Millions In Looted CU Funds Traced To The Balkans

SKOPJE, Macedonia – U.S. authorities are working through legal channels for the return of millions of dollars of loan proceeds from St. Paul Croatian FCU they believe was siphoned from the one-time $240 million credit union to local banks as part of the biggest credit union fraud ever.

The U.S. Department of Justice is working with NCUA and numerous international law enforcement agencies, including Interpol, for the repatriation of the U.S. credit union funds as the scope of the international criminal case expanded with seven more individuals indicted on Friday, making a total of 16 charged in the case.

So far, authorities have traced almost $6 million in fraudulent loan proceeds transferred to Macedonian and Albanian bank accounts by Koljo Kikolovski, a purported head of a Macedonia crime syndicate who is in federal prison in Cleveland awaiting trial in the case. Nikolovski, an Albania national who maintains homes in Skopje and in the Cleveland suburb of Eastlake where the credit union was based is among those charged with bribing the CEO of St. Paul Croatian to obtain millions of dollars in loans they had no intention of repaying. A federal court last month ordered the Kapital Bank in Skopje to return $2.3 million of funds Nikolovski wired there that were purportedly proceeds from credit union loans.

“Federal and local investigators continue to peel away at the layers of fraud and corruption that were visited upon this financial institution,” Steven Dettelbach, U.S. Attorney for the Northern District of Ohio, said Friday after seven more individuals were charged in the case. “This investigation is ongoing, and will not stop until we have run down every lead.”

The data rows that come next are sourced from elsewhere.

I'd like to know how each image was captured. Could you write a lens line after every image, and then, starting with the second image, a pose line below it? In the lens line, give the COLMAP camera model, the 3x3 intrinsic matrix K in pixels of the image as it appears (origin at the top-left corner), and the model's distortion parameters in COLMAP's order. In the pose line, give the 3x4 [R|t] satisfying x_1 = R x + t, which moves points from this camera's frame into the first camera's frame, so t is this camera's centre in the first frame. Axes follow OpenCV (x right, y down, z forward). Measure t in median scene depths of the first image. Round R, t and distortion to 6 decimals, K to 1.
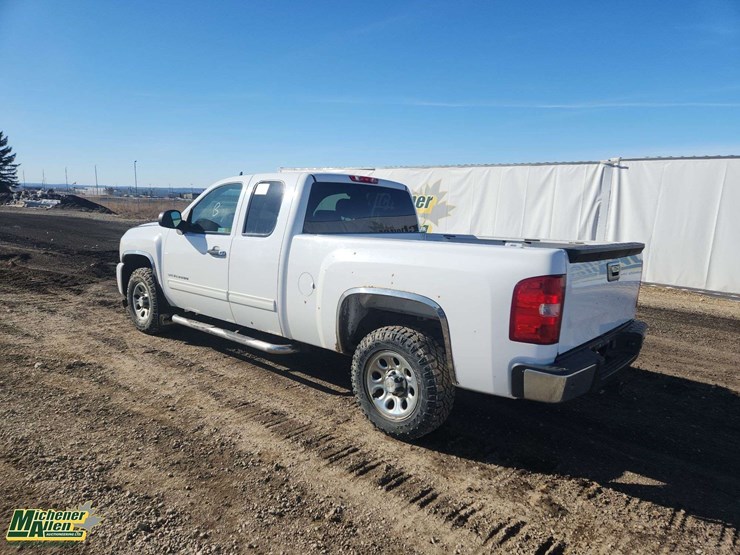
lens RADIAL K [[491.9, 0, 363.3], [0, 491.9, 284.9], [0, 0, 1]] dist [0.061267, -0.040290]
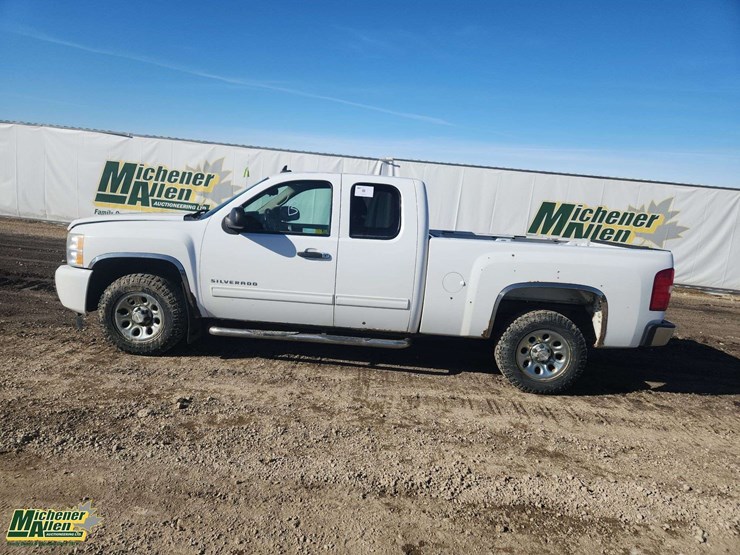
lens RADIAL K [[491.9, 0, 363.2], [0, 491.9, 277.8], [0, 0, 1]] dist [0.061267, -0.040290]
pose [[0.776601, -0.070510, 0.626035, -0.800763], [0.043264, 0.997340, 0.058661, -0.071320], [-0.628506, -0.018472, 0.777586, 0.197291]]
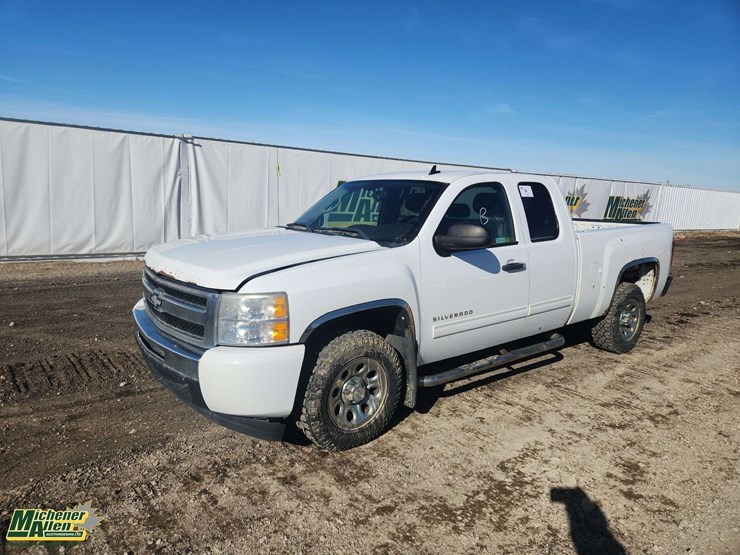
lens RADIAL K [[491.9, 0, 369.1], [0, 491.9, 279.3], [0, 0, 1]] dist [0.061267, -0.040290]
pose [[0.196557, -0.197963, 0.960300, -1.140199], [0.128576, 0.976152, 0.174914, -0.219620], [-0.972026, 0.089091, 0.217322, 1.033517]]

Authorities are also tracing almost $4 million in St. Paul Croatian FCU funds they believe Nikolovski wired to the Balkans, including $670,000 to Eurostand Bank in Skopje, according to court documents in the case.

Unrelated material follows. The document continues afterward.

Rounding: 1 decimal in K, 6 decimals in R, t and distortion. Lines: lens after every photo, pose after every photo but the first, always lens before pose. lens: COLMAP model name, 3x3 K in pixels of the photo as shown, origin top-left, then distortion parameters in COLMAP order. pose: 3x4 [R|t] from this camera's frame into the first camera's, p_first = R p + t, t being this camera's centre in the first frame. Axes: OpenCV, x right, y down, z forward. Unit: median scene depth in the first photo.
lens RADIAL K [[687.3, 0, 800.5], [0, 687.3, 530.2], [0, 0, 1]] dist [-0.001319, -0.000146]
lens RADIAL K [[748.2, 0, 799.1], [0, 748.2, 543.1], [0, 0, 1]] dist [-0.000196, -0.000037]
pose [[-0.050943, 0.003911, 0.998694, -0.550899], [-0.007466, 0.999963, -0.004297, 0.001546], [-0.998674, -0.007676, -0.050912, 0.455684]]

The records also show that Marko Nikoli, another individual indicted in the case, wired $442,500 from a credit union loant to Komerceijalna Bank Ad in Skopjie and $495,000 to Eurostandard Bank in Skopje.

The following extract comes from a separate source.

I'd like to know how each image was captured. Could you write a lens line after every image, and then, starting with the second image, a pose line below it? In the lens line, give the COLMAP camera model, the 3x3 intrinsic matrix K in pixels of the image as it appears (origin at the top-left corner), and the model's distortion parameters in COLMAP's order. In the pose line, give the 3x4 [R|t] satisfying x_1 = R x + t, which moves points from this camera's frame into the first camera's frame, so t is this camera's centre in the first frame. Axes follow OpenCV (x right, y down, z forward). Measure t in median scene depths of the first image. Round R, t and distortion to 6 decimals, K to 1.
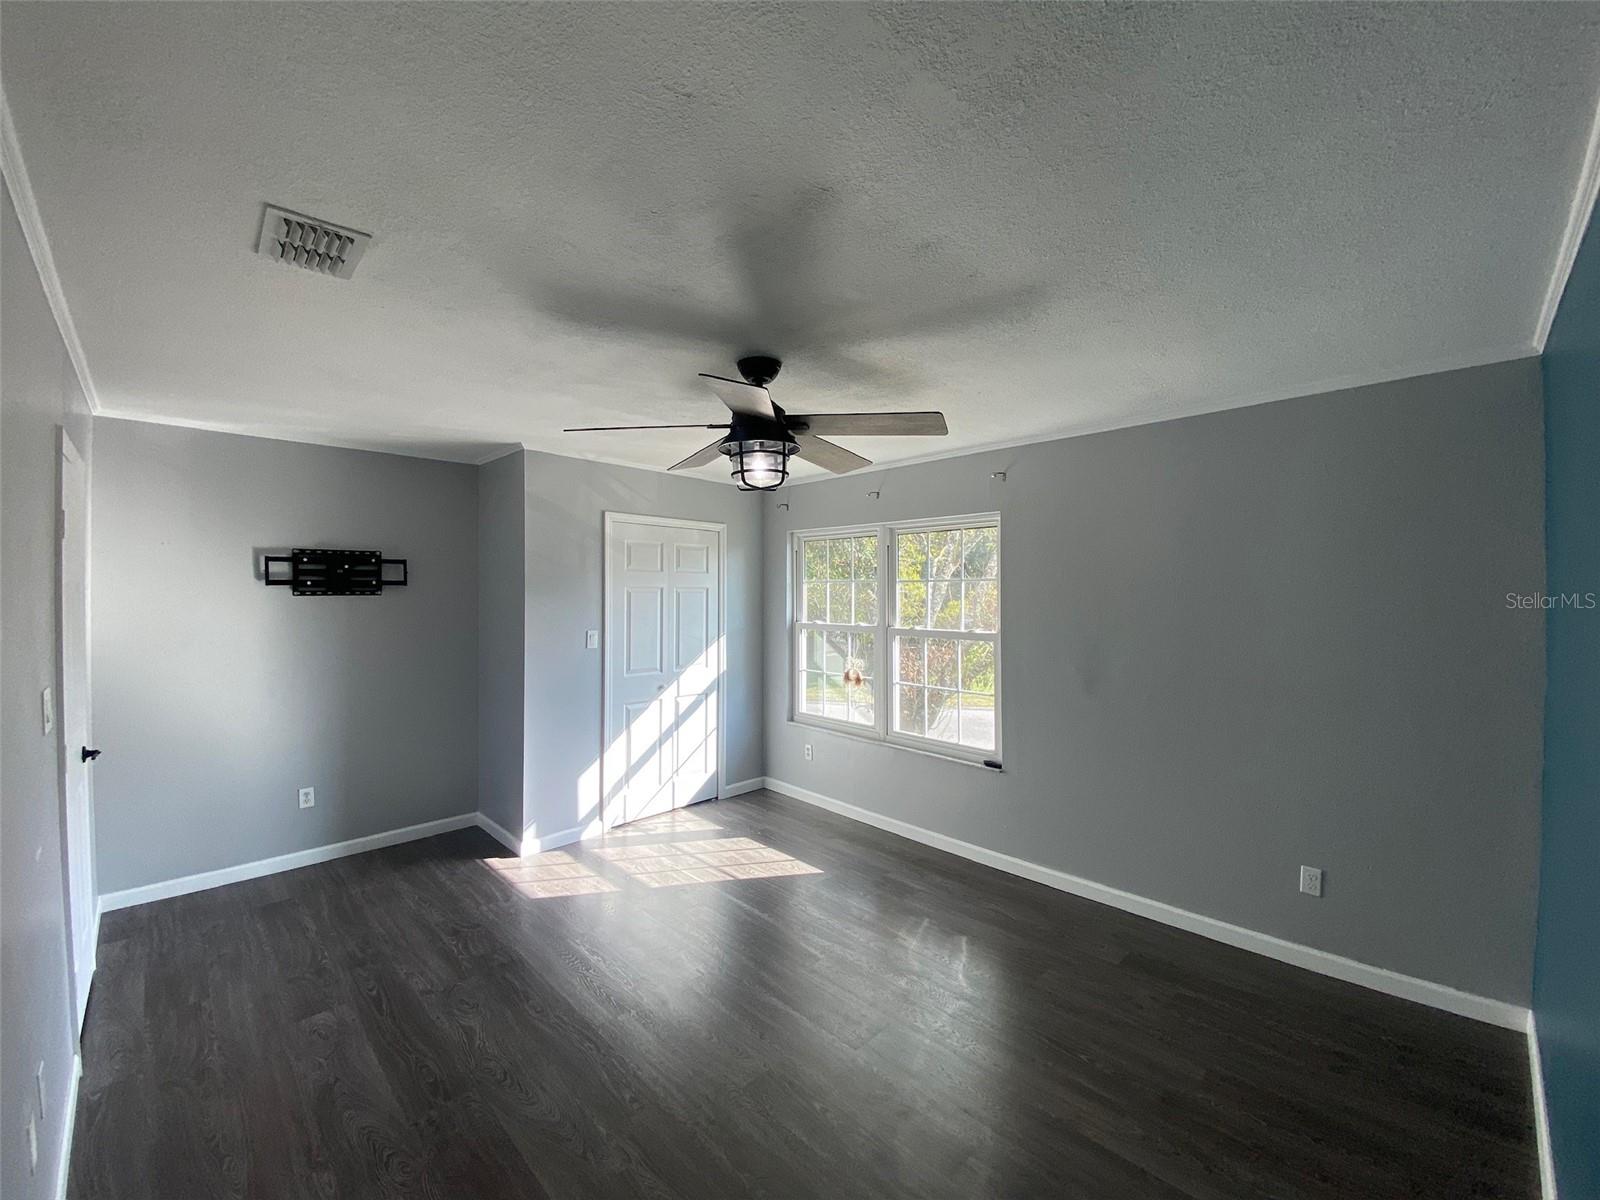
lens RADIAL K [[649.5, 0, 800.0], [0, 649.5, 600.0], [0, 0, 1]] dist [-0.000374, -0.018428]
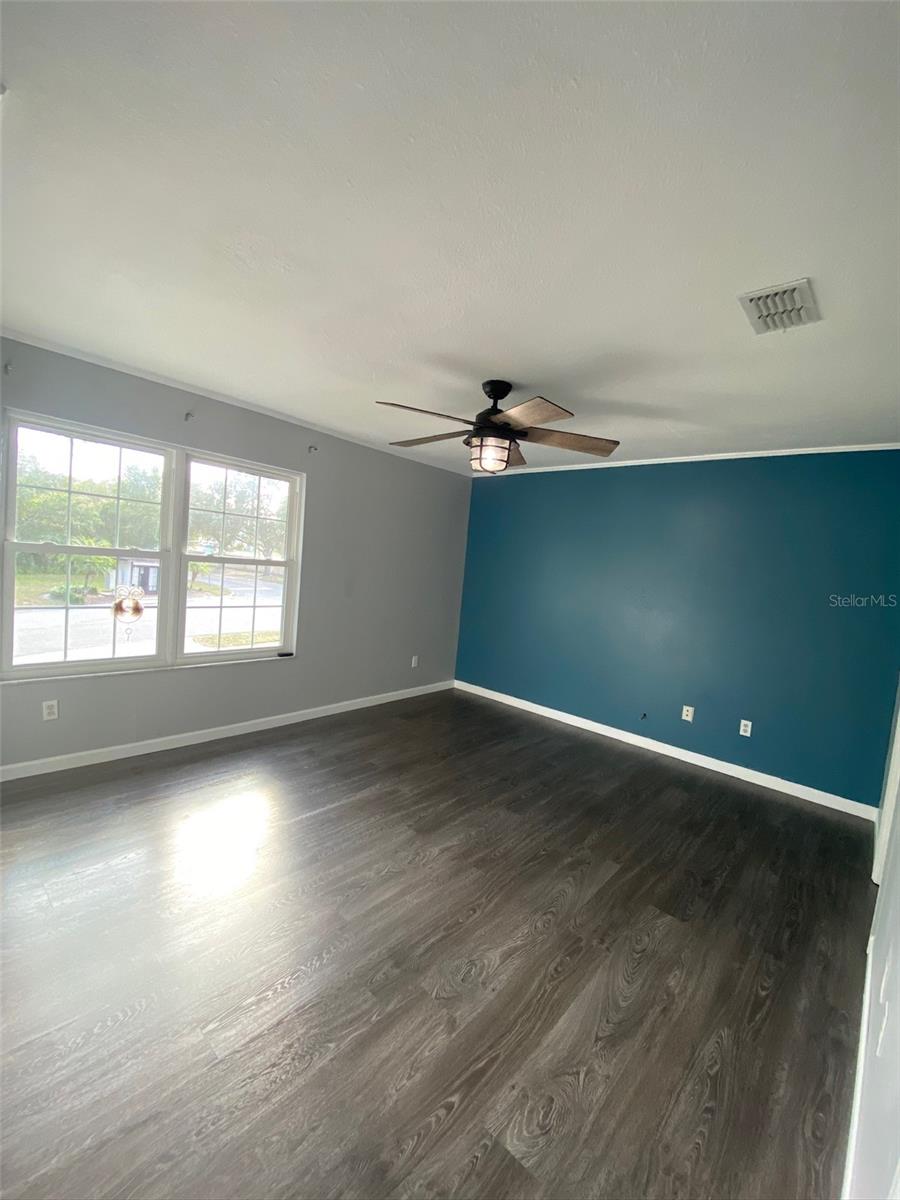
lens RADIAL K [[498.5, 0, 450.0], [0, 498.5, 600.0], [0, 0, 1]] dist [-0.000381, -0.000226]
pose [[-0.066090, -0.096878, 0.993100, -1.228289], [-0.082036, 0.992434, 0.091353, 0.015854], [-0.994436, -0.075432, -0.073538, 1.155402]]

According to Friday’s indictments, one borrower, Skender Demeri, obtained 17 loans totaling $1.6 million from the credit union, some of which he wired to an account in a German bank, Volksbank Goppingen eG.

The foreign transfers were typically laundered through a local bank, either Cleveland’s Key Bank Cincinnati’s Fifth Third Bank or Charter Bank, according to authorities.

Six others were charged in the case Friday: Arben Alia, 34, of Eastlake, who allegedly obtained $4.5 million in St. Paul Croatian loans, Ilu Marku, 34, of Willowick, Vaso Shani, 36, of Eastlake, Alban Sulkaj, 35, of Clinton Township, Mich., Zoge Ahmetaj, 68, of Eastlake, and Qerim Ahmetaj, 74, of Eastlake.

The loans were approved by the credit union’s CEO, Anthony Ragucz, who is awaiting trial on charges of bribery, bank fraud and money laundering in the case. Authorities say Ragucz approved more than 1,000 fraudulent loans with no collateral to 300 account holders. Many of them in the name of phony businesses, even though St. Paul Croatian was never approved to make business loans.

To conceal the scheme and to prevent the loans from appearing on the books as delinquent, Ragucz rewrote the loans with new repayment terms using fictitious names and names of credit union members without their knowledge, the indictment said. He even rewrote loans in the names of dead people, according to the charges. When NCUA undertook to liquidate the remnants of the credit union thousands of members said they knew nothing of the loans taken out in their names.

Investigators have traced $70 million of the fraudulent loans so far but believe the fraud is much bigger. NCUA estimates the fraud will cost the National CU Share Insurance Fund as much as $170 million in losses, making it the biggest credit union fraud ever.

The impact of the massive fraud scheme is broadening, according to authorities, who believe the credit union was used to finance an $8 million real estate investment scheme that bilked dozens of parishioners at Sp. Paul Croatian Church. In addition, at least two local churches and three credit unions as far away as Oregon lost hundreds of thousands of dollars in uninsured deposits after NCUA liquidated the credit union.